David Parada

Personal information
- Full name: David Parada Calvillo
- Date of birth: 8 March 1987 (age 38)
- Place of birth: Seville, Spain
- Height: 1.86 m (6 ft 1 in)
- Position(s): Midfielder

Youth career
- 2003–2004: Balón Cádiz
- 2004–2006: Cádiz

Senior career*
- Years: Team / Apps / (Gls)
- 2006–2009: Cádiz B / 61 / (1)
- 2009–2010: Ceuta / 3 / (0)
- 2010–2012: Badajoz / 52 / (1)
- 2012–2013: Teruel / 24 / (0)
- 2013–2014: Algeciras / 31 / (3)
- 2014–2015: St.

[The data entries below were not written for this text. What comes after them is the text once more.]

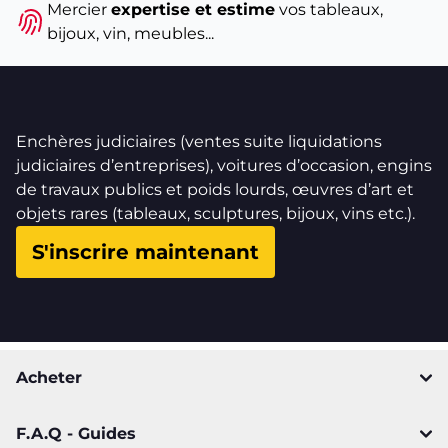
Mercier
expertise et estime
vos tableaux,
bijoux, vin, meubles...
Enchères judiciaires (ventes suite liquidations
judiciaires d’entreprises), voitures d’occasion, engins
de travaux publics et poids lourds, œuvres d’art et
objets rares (tableaux, sculptures, bijoux, vins etc.).
S'inscrire maintenant
Acheter
F.A.Q - Guides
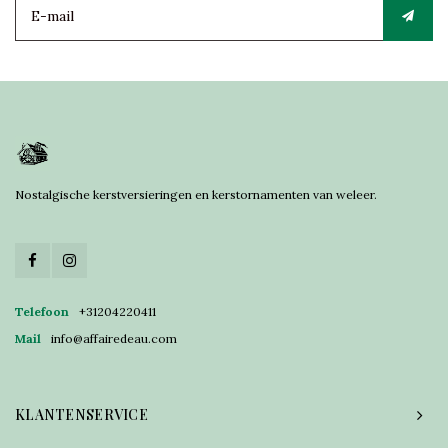
Nostalgische kerstversieringen en kerstornamenten van weleer.
Telefoon
+31204220411
Mail
info@affairedeau.com
KLANTENSERVICE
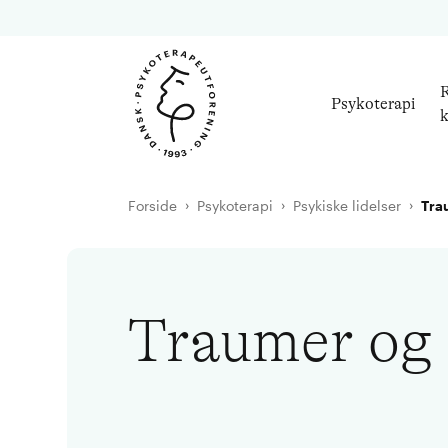
R
Psykoterapi
k
Forside
Psykoterapi
Psykiske lidelser
Tra
Traumer og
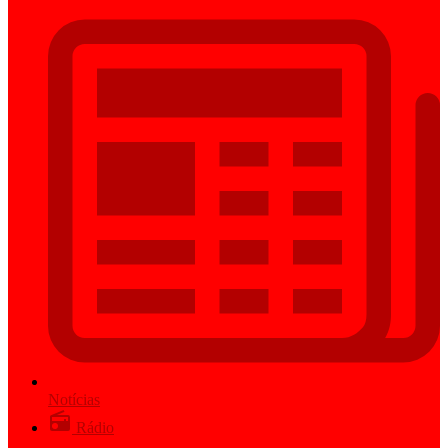
Notícias
Rádio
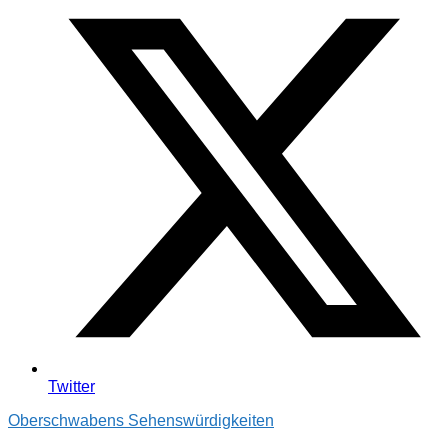
Twitter
Oberschwabens Sehenswürdigkeiten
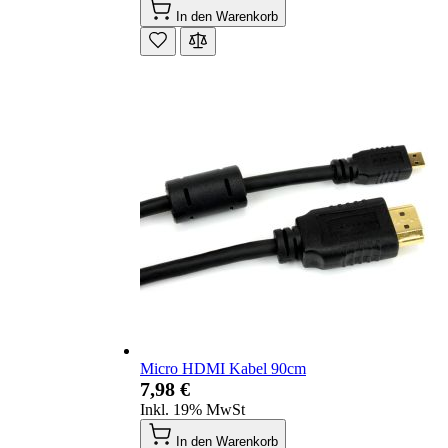
In den Warenkorb
Micro HDMI Kabel 90cm
7,98 €
Inkl. 19% MwSt
In den Warenkorb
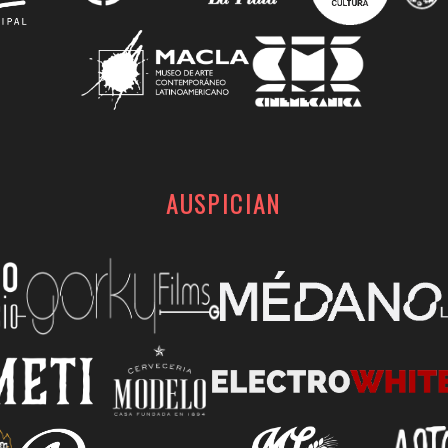
AUSPICIAN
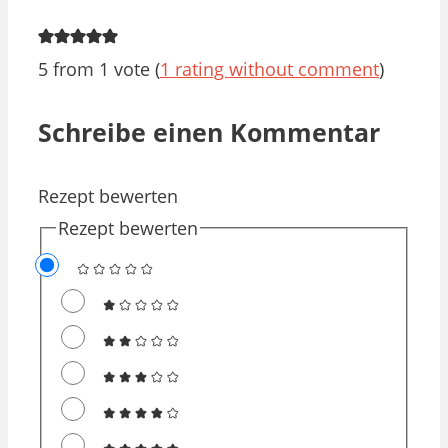
5 from 1 vote (
1 rating without comment
)
Schreibe einen Kommentar
Rezept bewerten
Rezept bewerten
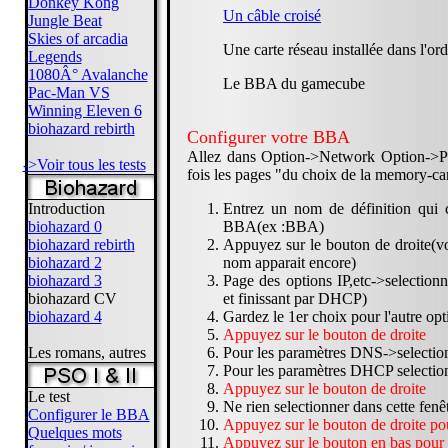
Donkey Kong
Un câble croisé
Jungle Beat
Skies of arcadia
Une carte réseau installée dans l'or
Legends
1080Â° Avalanche
Le BBA du gamecube
Pac-Man VS
Winning Eleven 6
biohazard rebirth
Configurer votre BBA
Allez dans Option->Network Option->P
->Voir tous les tests
fois les pages "du choix de la memory-car
Introduction
Entrez un nom de définition qui 
biohazard 0
BBA(ex :BBA)
biohazard rebirth
Appuyez sur le bouton de droite(voi
biohazard 2
nom apparait encore)
biohazard 3
Page des options IP,etc->selection
biohazard CV
et finissant par DHCP)
biohazard 4
Gardez le 1er choix pour l'autre op
Appuyez sur le bouton de droite
Les romans, autres
Pour les paramètres DNS->selection
Pour les paramètres DHCP selection
Appuyez sur le bouton de droite
Le test
Ne rien selectionner dans cette fenê
Configurer le BBA
Appuyez sur le bouton de droite pou
Quelques mots
Appuyez sur le bouton en bas pour 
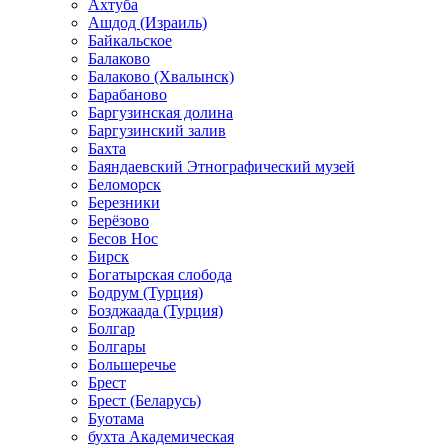
Ахтуба
Ашдод (Израиль)
Байкальское
Балаково
Балаково (Хвалынск)
Барабаново
Баргузинская долина
Баргузинский залив
Бахта
Баяндаевский Этнографический музей
Беломорск
Березники
Берёзово
Бесов Нос
Бирск
Богатырская слобода
Бодрум (Турция)
Бозджаада (Турция)
Болгар
Болгары
Большеречье
Брест
Брест (Беларусь)
Буотама
бухта Академическая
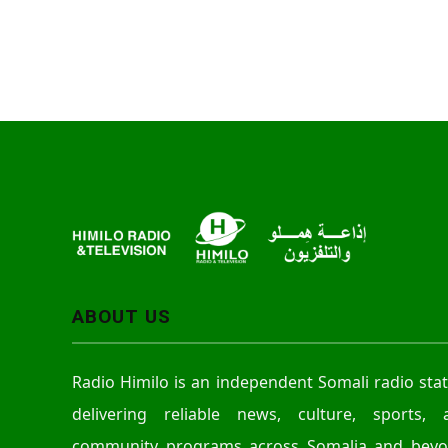
ABOUT US
Radio Himilo is an independent Somali radio sta
delivering reliable news, culture, sports, 
community programs across Somalia and beyo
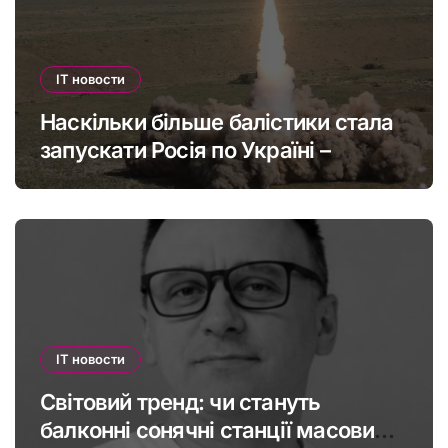
IT новости
Наскільки більше балістики стала
запускати Росія по Україні –
інфографіка
IT новости
Світовий тренд: чи стануть
балконні сонячні станції масовими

Pölten / 26 / (1)
- 2015–2017: Badajoz / 61 / (2)

= David Parada =

Spanish footballer

David Parada Calvillo (born 8 March 1987) is a Spanish professional footballer who plays as a defensive midfielder.

==Club career==
Born in Seville, Andalusia, Parada finished his formation with neighbouring Cádiz CF, but he could never break into the first team. Released in 2009 he resumed his career in Segunda División B, with AD Ceuta, CD Badajoz, CD Teruel and Algeciras CF, being relegated with all the clubs except the first.

On 13 June 2014, aged 27, Parada moved abroad for the first time in his career, joining SKN St. Pölten in the Austrian Football First League on a two-year contract.